Amnesty 26. Juni 2026

Gemeinsam für Alaa Abdel Fattah

Das Bild zeigt einen Mann links im Bild, er lacht in die Kamera und umarmt eine ältere Frau, die neben ihm sitzt

Endlich wieder vereint: Der ägyptische Aktivist Alaa Abdel Fattah und seine Mutter Laila Soueif nach seiner Freilassung am Abend des 22. September 2025 in Kairo. 

Weltweit beteiligen sich Hunderttausende Menschen an Appellaktionen von Amnesty International. Mit Briefen, E-Mails, Posts und Petitionsunterschriften bewirken sie Freilassungen, verhindern Folter, schützen Menschen vor unfairen Prozessen und retten Leben. Dass dieses gemeinsame Engagement erfolgreich ist, zeigt der Fall von Alaa Abdel Fattah. 

Die Freude war riesig: Alaa Abdel Fattah kann seine Familie in Kairo endlich wieder in die Arme schließen. Er war der bekannteste politische Gefangene Ägyptens. Nach sechs Jahren Haft wurde er im September 2025 vom Präsidenten begnadigt. 

Alaa Abdel Fattah ist ein ägyptisch-britischer Aktivist, Schriftsteller und Softwareentwickler. Er wurde während der ägyptischen Revolution 2011 bekannt und geriet wegen seines friedlichen Aktivismus und seiner Kritik an der Regierung wiederholt ins Visier der ägyptischen Behörden. Zuletzt wurde er im September 2019 nach Protesten festgenommen. Im Dezember 2021 verurteilte ihn ein Staatssicherheitsgericht zu fünf Jahren Haft, weil er in den Sozialen Medien angeblich falsche Nachrichten verbreitet hatte. 

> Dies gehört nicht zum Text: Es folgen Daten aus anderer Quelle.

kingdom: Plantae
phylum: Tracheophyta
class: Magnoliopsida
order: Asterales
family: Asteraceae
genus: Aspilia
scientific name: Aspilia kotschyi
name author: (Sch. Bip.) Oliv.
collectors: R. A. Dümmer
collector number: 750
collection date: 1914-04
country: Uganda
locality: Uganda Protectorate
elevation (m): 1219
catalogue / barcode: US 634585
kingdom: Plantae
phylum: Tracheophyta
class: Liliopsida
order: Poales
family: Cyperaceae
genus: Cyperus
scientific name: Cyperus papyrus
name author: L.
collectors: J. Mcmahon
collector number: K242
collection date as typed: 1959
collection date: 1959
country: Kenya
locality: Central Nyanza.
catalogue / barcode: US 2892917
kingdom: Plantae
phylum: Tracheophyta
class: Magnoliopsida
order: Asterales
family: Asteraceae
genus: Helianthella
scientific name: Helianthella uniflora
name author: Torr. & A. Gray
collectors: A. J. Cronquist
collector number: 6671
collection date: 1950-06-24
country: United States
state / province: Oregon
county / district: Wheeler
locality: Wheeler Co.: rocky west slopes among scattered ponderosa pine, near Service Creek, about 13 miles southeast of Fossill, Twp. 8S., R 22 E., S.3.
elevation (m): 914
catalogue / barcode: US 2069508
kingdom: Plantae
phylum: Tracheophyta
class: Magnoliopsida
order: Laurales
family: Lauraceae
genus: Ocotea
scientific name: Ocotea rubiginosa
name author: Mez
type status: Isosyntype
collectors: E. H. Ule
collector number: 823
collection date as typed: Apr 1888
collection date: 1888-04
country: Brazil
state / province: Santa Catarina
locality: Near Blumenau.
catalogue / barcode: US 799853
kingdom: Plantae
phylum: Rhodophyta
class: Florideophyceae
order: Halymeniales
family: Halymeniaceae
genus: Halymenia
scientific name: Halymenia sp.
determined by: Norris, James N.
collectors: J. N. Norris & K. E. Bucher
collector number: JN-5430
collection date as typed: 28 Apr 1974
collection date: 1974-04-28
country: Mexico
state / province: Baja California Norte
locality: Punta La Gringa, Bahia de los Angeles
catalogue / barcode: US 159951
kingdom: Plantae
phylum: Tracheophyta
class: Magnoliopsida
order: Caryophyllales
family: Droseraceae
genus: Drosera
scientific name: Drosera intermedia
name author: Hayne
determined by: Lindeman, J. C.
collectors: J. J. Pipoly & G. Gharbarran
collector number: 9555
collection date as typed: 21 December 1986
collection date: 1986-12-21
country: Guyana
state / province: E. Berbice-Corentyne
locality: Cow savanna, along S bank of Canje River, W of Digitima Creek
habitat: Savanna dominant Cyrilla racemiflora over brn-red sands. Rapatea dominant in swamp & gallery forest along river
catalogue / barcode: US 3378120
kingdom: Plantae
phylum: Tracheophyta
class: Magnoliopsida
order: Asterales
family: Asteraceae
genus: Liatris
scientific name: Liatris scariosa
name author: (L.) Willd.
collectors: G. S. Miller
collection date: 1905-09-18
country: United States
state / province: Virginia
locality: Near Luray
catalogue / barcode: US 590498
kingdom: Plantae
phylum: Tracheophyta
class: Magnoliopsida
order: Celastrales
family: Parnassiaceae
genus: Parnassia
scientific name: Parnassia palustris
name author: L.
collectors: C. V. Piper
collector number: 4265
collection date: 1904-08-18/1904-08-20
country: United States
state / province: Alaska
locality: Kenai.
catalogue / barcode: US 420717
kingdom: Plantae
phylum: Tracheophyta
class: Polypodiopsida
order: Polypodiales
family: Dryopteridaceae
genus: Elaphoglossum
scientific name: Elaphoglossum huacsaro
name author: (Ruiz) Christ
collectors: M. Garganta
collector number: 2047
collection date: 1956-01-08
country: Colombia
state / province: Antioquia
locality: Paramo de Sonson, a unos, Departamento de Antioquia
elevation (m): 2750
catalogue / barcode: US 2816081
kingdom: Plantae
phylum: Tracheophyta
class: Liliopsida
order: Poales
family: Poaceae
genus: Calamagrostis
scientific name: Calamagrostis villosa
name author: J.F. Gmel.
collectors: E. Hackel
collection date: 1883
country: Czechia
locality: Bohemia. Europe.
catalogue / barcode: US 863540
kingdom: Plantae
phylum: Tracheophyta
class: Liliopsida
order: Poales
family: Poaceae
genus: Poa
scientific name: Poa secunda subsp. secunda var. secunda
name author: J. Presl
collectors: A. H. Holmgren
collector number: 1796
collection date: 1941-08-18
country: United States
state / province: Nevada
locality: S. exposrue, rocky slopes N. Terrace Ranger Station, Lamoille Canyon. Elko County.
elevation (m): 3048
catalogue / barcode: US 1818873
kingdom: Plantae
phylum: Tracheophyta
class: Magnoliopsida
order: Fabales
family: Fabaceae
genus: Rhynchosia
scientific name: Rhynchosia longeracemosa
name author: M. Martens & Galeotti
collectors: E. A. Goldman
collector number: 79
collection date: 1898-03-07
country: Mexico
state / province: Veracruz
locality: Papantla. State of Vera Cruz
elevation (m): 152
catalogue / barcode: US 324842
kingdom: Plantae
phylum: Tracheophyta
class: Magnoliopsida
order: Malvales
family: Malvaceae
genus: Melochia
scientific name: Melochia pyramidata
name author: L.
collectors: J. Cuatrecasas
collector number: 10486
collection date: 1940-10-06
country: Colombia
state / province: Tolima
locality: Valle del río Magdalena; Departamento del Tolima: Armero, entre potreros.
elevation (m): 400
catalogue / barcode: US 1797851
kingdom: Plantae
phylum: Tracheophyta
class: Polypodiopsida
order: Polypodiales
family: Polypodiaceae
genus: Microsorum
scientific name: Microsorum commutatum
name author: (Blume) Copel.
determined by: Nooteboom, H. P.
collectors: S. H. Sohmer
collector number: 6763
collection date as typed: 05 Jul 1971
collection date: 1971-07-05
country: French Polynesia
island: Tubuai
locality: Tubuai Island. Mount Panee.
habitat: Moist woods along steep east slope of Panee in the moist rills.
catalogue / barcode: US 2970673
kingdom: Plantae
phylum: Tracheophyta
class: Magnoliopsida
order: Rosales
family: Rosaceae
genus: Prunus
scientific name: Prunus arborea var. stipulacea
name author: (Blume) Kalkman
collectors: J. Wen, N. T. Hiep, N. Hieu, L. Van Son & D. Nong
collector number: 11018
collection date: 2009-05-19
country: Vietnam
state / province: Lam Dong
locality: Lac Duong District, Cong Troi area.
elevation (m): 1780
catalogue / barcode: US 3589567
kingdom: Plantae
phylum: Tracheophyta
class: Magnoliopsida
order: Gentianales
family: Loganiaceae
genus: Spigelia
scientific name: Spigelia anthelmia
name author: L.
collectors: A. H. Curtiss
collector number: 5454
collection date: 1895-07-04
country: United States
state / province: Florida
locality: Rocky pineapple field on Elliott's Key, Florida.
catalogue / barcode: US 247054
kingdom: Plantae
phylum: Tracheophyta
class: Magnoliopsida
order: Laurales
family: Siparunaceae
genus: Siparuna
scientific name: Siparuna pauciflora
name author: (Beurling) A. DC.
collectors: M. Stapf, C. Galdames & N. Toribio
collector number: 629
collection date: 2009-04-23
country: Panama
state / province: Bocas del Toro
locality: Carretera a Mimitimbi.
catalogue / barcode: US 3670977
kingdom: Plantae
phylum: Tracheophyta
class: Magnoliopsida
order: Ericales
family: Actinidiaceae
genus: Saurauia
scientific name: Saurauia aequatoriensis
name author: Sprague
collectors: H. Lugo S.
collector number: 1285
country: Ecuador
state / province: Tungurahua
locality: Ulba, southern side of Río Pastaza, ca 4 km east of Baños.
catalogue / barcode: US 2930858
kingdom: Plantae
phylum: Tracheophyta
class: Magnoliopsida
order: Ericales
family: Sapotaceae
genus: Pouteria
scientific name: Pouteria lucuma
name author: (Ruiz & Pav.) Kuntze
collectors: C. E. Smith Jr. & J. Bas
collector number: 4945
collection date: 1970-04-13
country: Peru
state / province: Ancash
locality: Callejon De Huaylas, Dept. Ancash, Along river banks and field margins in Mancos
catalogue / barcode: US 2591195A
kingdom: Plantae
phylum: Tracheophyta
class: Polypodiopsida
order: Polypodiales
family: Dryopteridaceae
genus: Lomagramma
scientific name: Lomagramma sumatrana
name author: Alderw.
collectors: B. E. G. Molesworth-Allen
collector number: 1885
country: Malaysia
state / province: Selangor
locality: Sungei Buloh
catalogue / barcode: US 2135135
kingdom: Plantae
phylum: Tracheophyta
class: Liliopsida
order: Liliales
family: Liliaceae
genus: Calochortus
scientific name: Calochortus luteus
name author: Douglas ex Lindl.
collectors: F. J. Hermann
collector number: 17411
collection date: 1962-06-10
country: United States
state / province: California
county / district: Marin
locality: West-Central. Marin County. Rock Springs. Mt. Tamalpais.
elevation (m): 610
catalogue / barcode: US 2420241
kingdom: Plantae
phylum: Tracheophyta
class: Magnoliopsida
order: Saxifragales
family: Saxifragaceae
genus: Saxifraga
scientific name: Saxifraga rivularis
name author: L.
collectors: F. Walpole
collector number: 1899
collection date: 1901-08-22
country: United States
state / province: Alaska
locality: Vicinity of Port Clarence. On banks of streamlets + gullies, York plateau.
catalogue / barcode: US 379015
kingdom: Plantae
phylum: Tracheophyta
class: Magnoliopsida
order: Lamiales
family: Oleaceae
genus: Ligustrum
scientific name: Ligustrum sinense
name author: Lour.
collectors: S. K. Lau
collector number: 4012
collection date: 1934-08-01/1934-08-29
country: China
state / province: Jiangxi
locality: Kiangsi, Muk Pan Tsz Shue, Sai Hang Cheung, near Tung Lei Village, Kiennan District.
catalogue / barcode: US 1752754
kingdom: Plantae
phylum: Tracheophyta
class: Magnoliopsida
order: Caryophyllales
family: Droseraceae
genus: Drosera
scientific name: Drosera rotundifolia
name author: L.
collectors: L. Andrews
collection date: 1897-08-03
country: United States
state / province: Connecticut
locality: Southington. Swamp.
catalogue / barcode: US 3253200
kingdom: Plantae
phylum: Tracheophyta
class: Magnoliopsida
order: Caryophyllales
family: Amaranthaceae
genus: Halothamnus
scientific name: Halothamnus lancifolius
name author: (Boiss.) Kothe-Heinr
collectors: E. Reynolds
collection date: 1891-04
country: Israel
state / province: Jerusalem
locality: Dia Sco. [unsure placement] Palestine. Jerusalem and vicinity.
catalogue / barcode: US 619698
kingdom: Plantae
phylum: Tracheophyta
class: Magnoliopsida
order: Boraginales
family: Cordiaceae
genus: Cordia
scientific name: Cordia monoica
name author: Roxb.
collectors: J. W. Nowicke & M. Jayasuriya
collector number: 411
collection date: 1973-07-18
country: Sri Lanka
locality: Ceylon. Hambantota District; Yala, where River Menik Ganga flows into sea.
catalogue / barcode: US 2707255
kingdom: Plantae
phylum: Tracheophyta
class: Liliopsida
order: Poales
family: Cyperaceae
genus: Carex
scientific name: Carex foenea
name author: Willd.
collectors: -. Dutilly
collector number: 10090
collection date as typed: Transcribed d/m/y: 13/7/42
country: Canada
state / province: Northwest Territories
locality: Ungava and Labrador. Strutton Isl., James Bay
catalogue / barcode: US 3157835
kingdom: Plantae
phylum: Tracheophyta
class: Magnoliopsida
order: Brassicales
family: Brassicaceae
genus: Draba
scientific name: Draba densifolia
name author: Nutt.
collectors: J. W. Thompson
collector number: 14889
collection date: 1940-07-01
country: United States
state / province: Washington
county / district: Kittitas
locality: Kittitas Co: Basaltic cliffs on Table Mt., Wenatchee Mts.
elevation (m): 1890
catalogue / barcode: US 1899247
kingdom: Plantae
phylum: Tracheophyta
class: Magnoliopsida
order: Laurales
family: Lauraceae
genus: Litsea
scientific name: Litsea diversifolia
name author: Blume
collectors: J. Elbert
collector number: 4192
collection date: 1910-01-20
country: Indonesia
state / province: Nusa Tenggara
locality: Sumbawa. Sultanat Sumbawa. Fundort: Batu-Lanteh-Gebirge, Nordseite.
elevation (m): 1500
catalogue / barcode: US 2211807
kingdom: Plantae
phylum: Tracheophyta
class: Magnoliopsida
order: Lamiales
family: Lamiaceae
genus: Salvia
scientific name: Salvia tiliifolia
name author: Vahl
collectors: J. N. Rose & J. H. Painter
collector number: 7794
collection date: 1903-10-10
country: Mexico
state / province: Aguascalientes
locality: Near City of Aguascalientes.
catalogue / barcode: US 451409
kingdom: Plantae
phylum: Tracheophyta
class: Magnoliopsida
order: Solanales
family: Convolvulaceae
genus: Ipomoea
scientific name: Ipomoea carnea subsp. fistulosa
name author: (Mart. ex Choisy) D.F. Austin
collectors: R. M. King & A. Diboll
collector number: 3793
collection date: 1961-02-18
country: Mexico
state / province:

Amnesty International hat sich seit Jahren intensiv für seine Freilassung eingesetzt. Zahlreiche Unterstützer*innen haben sich an den Urgent Actions für ihn beteiligt. Seine Mutter Laila Soueif war fast 300 Tage für seine Freilassung im Hungerstreik. 

Ohne die unermüdliche Unterstützung durch Amnesty und den Druck seiner Mutter Laila Souif und seiner Schwestern Mona und Sanaa Saif wäre seine Freilassung nicht möglich gewesen.